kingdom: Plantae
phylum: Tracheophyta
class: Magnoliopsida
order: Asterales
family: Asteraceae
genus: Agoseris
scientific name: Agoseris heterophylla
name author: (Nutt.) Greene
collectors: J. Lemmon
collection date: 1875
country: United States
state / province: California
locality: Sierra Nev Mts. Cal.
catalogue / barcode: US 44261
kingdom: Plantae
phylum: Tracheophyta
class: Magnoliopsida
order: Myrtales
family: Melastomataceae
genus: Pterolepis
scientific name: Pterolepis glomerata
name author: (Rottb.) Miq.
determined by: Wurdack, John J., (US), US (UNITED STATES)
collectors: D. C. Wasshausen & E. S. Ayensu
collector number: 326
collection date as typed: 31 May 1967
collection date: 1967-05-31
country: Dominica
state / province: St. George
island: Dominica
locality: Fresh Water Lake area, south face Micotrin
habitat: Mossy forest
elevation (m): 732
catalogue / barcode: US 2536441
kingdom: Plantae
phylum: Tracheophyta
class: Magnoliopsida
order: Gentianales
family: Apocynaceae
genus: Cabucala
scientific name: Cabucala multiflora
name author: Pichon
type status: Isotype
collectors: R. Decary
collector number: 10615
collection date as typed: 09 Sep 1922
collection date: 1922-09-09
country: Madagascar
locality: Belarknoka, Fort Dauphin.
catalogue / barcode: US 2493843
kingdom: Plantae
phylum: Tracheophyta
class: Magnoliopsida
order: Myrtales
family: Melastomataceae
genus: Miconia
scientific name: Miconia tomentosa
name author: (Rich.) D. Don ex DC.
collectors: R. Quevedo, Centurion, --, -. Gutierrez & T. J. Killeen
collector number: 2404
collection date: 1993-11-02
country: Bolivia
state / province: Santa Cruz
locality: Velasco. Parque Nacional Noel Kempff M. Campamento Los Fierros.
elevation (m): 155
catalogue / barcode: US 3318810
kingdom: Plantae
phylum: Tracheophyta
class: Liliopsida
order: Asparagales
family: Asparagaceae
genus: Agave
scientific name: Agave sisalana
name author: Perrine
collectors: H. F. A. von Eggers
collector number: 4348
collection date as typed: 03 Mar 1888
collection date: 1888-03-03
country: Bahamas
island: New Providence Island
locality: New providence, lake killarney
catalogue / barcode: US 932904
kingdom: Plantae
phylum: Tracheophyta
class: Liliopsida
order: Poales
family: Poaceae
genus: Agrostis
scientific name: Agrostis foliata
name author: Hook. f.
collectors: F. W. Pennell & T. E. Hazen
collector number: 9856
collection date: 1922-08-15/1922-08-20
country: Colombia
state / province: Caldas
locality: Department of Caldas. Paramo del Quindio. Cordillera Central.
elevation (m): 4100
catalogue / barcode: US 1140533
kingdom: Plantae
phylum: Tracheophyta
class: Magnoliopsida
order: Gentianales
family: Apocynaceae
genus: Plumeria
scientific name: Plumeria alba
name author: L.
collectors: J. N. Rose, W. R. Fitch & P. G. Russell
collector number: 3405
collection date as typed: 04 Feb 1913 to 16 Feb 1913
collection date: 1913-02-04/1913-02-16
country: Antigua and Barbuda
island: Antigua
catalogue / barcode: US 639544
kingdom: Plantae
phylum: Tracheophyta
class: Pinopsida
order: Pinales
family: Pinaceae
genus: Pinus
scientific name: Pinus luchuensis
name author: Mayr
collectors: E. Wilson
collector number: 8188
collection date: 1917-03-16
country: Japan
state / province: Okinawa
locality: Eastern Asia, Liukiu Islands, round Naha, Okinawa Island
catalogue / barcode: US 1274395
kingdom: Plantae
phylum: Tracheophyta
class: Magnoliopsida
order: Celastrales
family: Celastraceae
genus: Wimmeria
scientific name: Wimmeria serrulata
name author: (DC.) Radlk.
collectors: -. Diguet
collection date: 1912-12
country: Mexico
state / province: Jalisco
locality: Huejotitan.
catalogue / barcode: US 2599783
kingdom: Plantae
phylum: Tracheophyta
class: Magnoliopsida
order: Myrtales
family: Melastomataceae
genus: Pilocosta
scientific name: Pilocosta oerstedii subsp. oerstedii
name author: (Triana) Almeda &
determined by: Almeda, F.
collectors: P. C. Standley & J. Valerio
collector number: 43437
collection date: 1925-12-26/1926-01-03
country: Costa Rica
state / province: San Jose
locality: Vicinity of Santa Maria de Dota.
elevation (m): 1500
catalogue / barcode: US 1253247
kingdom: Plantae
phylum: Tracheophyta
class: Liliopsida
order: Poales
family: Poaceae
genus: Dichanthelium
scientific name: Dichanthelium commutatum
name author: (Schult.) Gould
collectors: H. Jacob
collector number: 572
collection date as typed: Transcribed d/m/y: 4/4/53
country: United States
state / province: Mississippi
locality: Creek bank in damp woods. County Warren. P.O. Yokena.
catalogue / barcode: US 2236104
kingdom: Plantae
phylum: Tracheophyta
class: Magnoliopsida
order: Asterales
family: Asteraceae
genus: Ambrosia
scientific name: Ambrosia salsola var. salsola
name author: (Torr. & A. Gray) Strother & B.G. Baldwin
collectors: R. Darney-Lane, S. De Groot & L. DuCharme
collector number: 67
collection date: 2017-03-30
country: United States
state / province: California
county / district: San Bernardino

================

**TASK DETAILS**.
Copy every line of the material above without changing any character.

**ANSWER BELOW**.
kingdom: Plantae
phylum: Tracheophyta
class: Magnoliopsida
order: Asterales
family: Asteraceae
genus: Agoseris
scientific name: Agoseris heterophylla
name author: (Nutt.) Greene
collectors: J. Lemmon
collection date: 1875
country: United States
state / province: California
locality: Sierra Nev Mts. Cal.
catalogue / barcode: US 44261
kingdom: Plantae
phylum: Tracheophyta
class: Magnoliopsida
order: Myrtales
family: Melastomataceae
genus: Pterolepis
scientific name: Pterolepis glomerata
name author: (Rottb.) Miq.
determined by: Wurdack, John J., (US), US (UNITED STATES)
collectors: D. C. Wasshausen & E. S. Ayensu
collector number: 326
collection date as typed: 31 May 1967
collection date: 1967-05-31
country: Dominica
state / province: St. George
island: Dominica
locality: Fresh Water Lake area, south face Micotrin
habitat: Mossy forest
elevation (m): 732
catalogue / barcode: US 2536441
kingdom: Plantae
phylum: Tracheophyta
class: Magnoliopsida
order: Gentianales
family: Apocynaceae
genus: Cabucala
scientific name: Cabucala multiflora
name author: Pichon
type status: Isotype
collectors: R. Decary
collector number: 10615
collection date as typed: 09 Sep 1922
collection date: 1922-09-09
country: Madagascar
locality: Belarknoka, Fort Dauphin.
catalogue / barcode: US 2493843
kingdom: Plantae
phylum: Tracheophyta
class: Magnoliopsida
order: Myrtales
family: Melastomataceae
genus: Miconia
scientific name: Miconia tomentosa
name author: (Rich.) D. Don ex DC.
collectors: R. Quevedo, Centurion, --, -. Gutierrez & T. J. Killeen
collector number: 2404
collection date: 1993-11-02
country: Bolivia
state / province: Santa Cruz
locality: Velasco. Parque Nacional Noel Kempff M. Campamento Los Fierros.
elevation (m): 155
catalogue / barcode: US 3318810
kingdom: Plantae
phylum: Tracheophyta
class: Liliopsida
order: Asparagales
family: Asparagaceae
genus: Agave
scientific name: Agave sisalana
name author: Perrine
collectors: H. F. A. von Eggers
collector number: 4348
collection date as typed: 03 Mar 1888
collection date: 1888-03-03
country: Bahamas
island: New Providence Island
locality: New providence, lake killarney
catalogue / barcode: US 932904
kingdom: Plantae
phylum: Tracheophyta
class: Liliopsida
order: Poales
family: Poaceae
genus: Agrostis
scientific name: Agrostis foliata
name author: Hook. f.
collectors: F. W. Pennell & T. E. Hazen
collector number: 9856
collection date: 1922-08-15/1922-08-20
country: Colombia
state / province: Caldas
locality: Department of Caldas. Paramo del Quindio. Cordillera Central.
elevation (m): 4100
catalogue / barcode: US 1140533
kingdom: Plantae
phylum: Tracheophyta
class: Magnoliopsida
order: Gentianales
family: Apocynaceae
genus: Plumeria
scientific name: Plumeria alba
name author: L.
collectors: J. N. Rose, W. R. Fitch & P. G. Russell
collector number: 3405
collection date as typed: 04 Feb 1913 to 16 Feb 1913
collection date: 1913-02-04/1913-02-16
country: Antigua and Barbuda
island: Antigua
catalogue / barcode: US 639544
kingdom: Plantae
phylum: Tracheophyta
class: Pinopsida
order: Pinales
family: Pinaceae
genus: Pinus
scientific name: Pinus luchuensis
name author: Mayr
collectors: E. Wilson
collector number: 8188
collection date: 1917-03-16
country: Japan
state / province: Okinawa
locality: Eastern Asia, Liukiu Islands, round Naha, Okinawa Island
catalogue / barcode: US 1274395
kingdom: Plantae
phylum: Tracheophyta
class: Magnoliopsida
order: Celastrales
family: Celastraceae
genus: Wimmeria
scientific name: Wimmeria serrulata
name author: (DC.) Radlk.
collectors: -. Diguet
collection date: 1912-12
country: Mexico
state / province: Jalisco
locality: Huejotitan.
catalogue / barcode: US 2599783
kingdom: Plantae
phylum: Tracheophyta
class: Magnoliopsida
order: Myrtales
family: Melastomataceae
genus: Pilocosta
scientific name: Pilocosta oerstedii subsp. oerstedii
name author: (Triana) Almeda &
determined by: Almeda, F.
collectors: P. C. Standley & J. Valerio
collector number: 43437
collection date: 1925-12-26/1926-01-03
country: Costa Rica
state / province: San Jose
locality: Vicinity of Santa Maria de Dota.
elevation (m): 1500
catalogue / barcode: US 1253247
kingdom: Plantae
phylum: Tracheophyta
class: Liliopsida
order: Poales
family: Poaceae
genus: Dichanthelium
scientific name: Dichanthelium commutatum
name author: (Schult.) Gould
collectors: H. Jacob
collector number: 572
collection date as typed: Transcribed d/m/y: 4/4/53
country: United States
state / province: Mississippi
locality: Creek bank in damp woods. County Warren. P.O. Yokena.
catalogue / barcode: US 2236104
kingdom: Plantae
phylum: Tracheophyta
class: Magnoliopsida
order: Asterales
family: Asteraceae
genus: Ambrosia
scientific name: Ambrosia salsola var. salsola
name author: (Torr. & A. Gray) Strother & B.G. Baldwin
collectors: R. Darney-Lane, S. De Groot & L. DuCharme
collector number: 67
collection date: 2017-03-30
country: United States
state / province: California
county / district: San Bernardino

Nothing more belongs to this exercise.